▶ _Data to process_
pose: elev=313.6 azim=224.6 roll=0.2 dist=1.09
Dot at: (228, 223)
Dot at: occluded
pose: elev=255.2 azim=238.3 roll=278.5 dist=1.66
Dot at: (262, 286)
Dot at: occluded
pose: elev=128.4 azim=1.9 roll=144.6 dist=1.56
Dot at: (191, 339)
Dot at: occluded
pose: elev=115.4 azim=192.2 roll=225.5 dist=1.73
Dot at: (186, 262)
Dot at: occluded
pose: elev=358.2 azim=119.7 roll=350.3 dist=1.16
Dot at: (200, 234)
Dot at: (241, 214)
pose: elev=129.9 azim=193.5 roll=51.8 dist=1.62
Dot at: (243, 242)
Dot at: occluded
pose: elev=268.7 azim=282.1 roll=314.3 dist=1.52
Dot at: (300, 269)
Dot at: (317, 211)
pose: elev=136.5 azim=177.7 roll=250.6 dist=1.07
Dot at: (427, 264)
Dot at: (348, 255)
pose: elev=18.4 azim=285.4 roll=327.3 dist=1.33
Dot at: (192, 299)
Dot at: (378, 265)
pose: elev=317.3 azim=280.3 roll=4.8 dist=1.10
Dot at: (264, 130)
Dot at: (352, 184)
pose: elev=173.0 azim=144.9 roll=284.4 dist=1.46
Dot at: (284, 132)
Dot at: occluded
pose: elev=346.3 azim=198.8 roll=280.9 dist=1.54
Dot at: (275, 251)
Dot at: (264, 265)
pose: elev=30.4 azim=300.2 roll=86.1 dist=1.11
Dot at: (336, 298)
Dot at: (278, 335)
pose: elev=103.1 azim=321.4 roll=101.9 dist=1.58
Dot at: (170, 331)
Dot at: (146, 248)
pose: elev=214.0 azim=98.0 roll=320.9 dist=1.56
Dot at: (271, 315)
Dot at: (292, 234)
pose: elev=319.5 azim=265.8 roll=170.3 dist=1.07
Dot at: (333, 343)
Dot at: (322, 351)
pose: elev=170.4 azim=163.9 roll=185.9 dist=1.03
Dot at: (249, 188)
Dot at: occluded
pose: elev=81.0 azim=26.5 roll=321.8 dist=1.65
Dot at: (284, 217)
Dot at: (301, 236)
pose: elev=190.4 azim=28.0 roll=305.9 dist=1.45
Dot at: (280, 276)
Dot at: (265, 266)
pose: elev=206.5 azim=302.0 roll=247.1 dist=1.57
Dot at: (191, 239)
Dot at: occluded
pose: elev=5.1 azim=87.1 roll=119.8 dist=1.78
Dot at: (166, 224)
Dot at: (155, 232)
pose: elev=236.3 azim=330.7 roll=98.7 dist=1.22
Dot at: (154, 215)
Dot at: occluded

▶ _Objective_
Quote the stretch from the start of the items through the line that contains "Dot at: (241, 214)", keeping every line word for word.

▶ _Result of the exercise_
pose: elev=313.6 azim=224.6 roll=0.2 dist=1.09
Dot at: (228, 223)
Dot at: occluded
pose: elev=255.2 azim=238.3 roll=278.5 dist=1.66
Dot at: (262, 286)
Dot at: occluded
pose: elev=128.4 azim=1.9 roll=144.6 dist=1.56
Dot at: (191, 339)
Dot at: occluded
pose: elev=115.4 azim=192.2 roll=225.5 dist=1.73
Dot at: (186, 262)
Dot at: occluded
pose: elev=358.2 azim=119.7 roll=350.3 dist=1.16
Dot at: (200, 234)
Dot at: (241, 214)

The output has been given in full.